Um toque bem démodé em meio a tantas novidades seria a re-inauguração dos antigos cassinos dos tempos pré-Fidel, todos com arquitetura e shows estilizados em clima anos 1950. Uma tática eficiente de marketing que atrairia mais e mais turistas internacionais em busca de clima romântico – e ultrapassado – daquela Cuba em ritmo caribenho. Os “amigos” de Sam Giancana – o mafioso envolvido na morte de John Kennedy – poderiam retornar às atividades legais e ilegais, tudo como nos “bons” tempos de Fulgêncio Batista. Mas sem qualquer sobressalto revolucionário dessa vez. Admirável Cuba nova!
O Futuro Cubano
Por Carlos Henrique Carneiro
O que acontece politicamente, em Cuba, hoje, vem acontecendo desde 2006, com a ascensão de Raul Castro ao poder, após os problemas de saúde de seu comandante. A curto prazo, a renúncia de Fidel não muda a vida na ilha porque a população não está se movimentando para que haja as mobilizações que os Estados Unidos querem. Na ilha há os benefícios que o socialismo plantado lá deu: saúde, educação e emprego, fora o esporte. Em nível mundial, espera-se que o embargo econômico, imposto pelos EUA, seja
revisto, pois é mesmo um crime manter sanções nesse limite.

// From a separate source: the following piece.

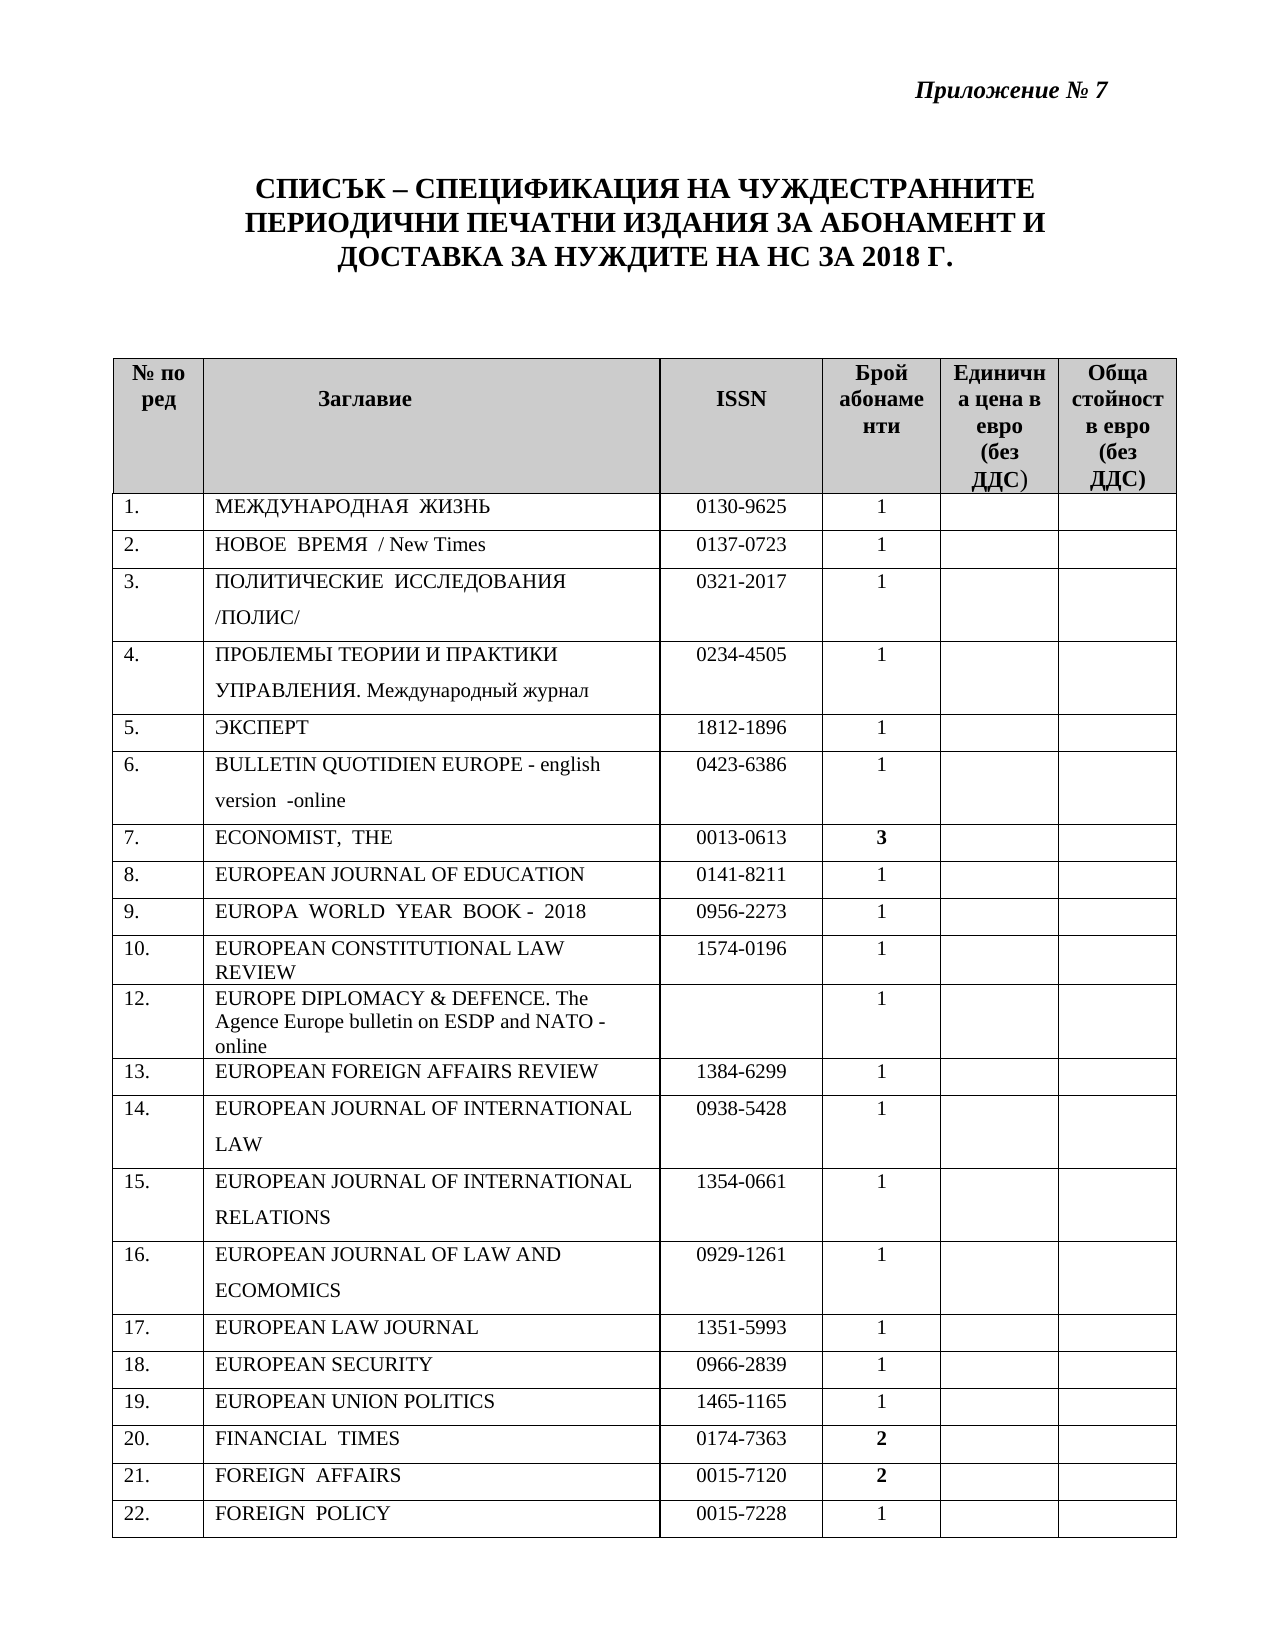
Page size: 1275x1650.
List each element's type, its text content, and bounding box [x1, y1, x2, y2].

Cuba sem Fidel ou Fidel sem Cuba?
Por André Catani
Embora Fidel tenha se afastado do exercício do poder em Cuba, tudo indica que ele permanecerá, enquanto viver, sendo o principal ideólogo do regime vigente na ilha. Seus artigos e discursos certamente continuarão a nortear as ações e as linhas gerais do governo cubano. Mas é inegável que sua ausência como governante poderá colocar em xeque a firmeza de alguns propósitos. Fidel é arquiteto e principal agente da revolução cubana que derrotou o regime subserviente de Fulgêncio Batista. Sua presença constante nestes 50 anos e sua postura intransigente frente às pressões internacionais foram fundamentais para a resistência do modelo socialista na ilha.
É certo que Cuba enfrenta problemas de infra-estrutura, mas também é notório que resolveram questões sociais importantes, como a erradicação do analfabetismo e a plena oferta de saúde públic, problemas que países adeptos do livre-mercado, como o Brasil por exemplo, ainda não resolveram. Se por um lado o ‘’canto de sereia’’ do mercado pode vir a ser sedutor aos ouvidos de uma população privada dos confortos modernos, por outro lado há uma grande confiança dos cubanos na solidez de algumas de suas instituições.
Acredito que não será fácil para os cubanos resistirem às pressões (lideradas pelos EUA) para se converterem em mais um "nicho de mercado" para um capitalismo em crise. Mas creio também que estes 50 anos ensinaram os cubanos a acreditarem no valor das conquistas sociais que alcançaram, de modo que não me parece que estejam dispostos a abrir mão delas tão facilmente. É provável que Cuba saiba caminhar para um regime mais aberto, sem "vender" os fundamentos de igualdade e justiça social tão duramente construídos.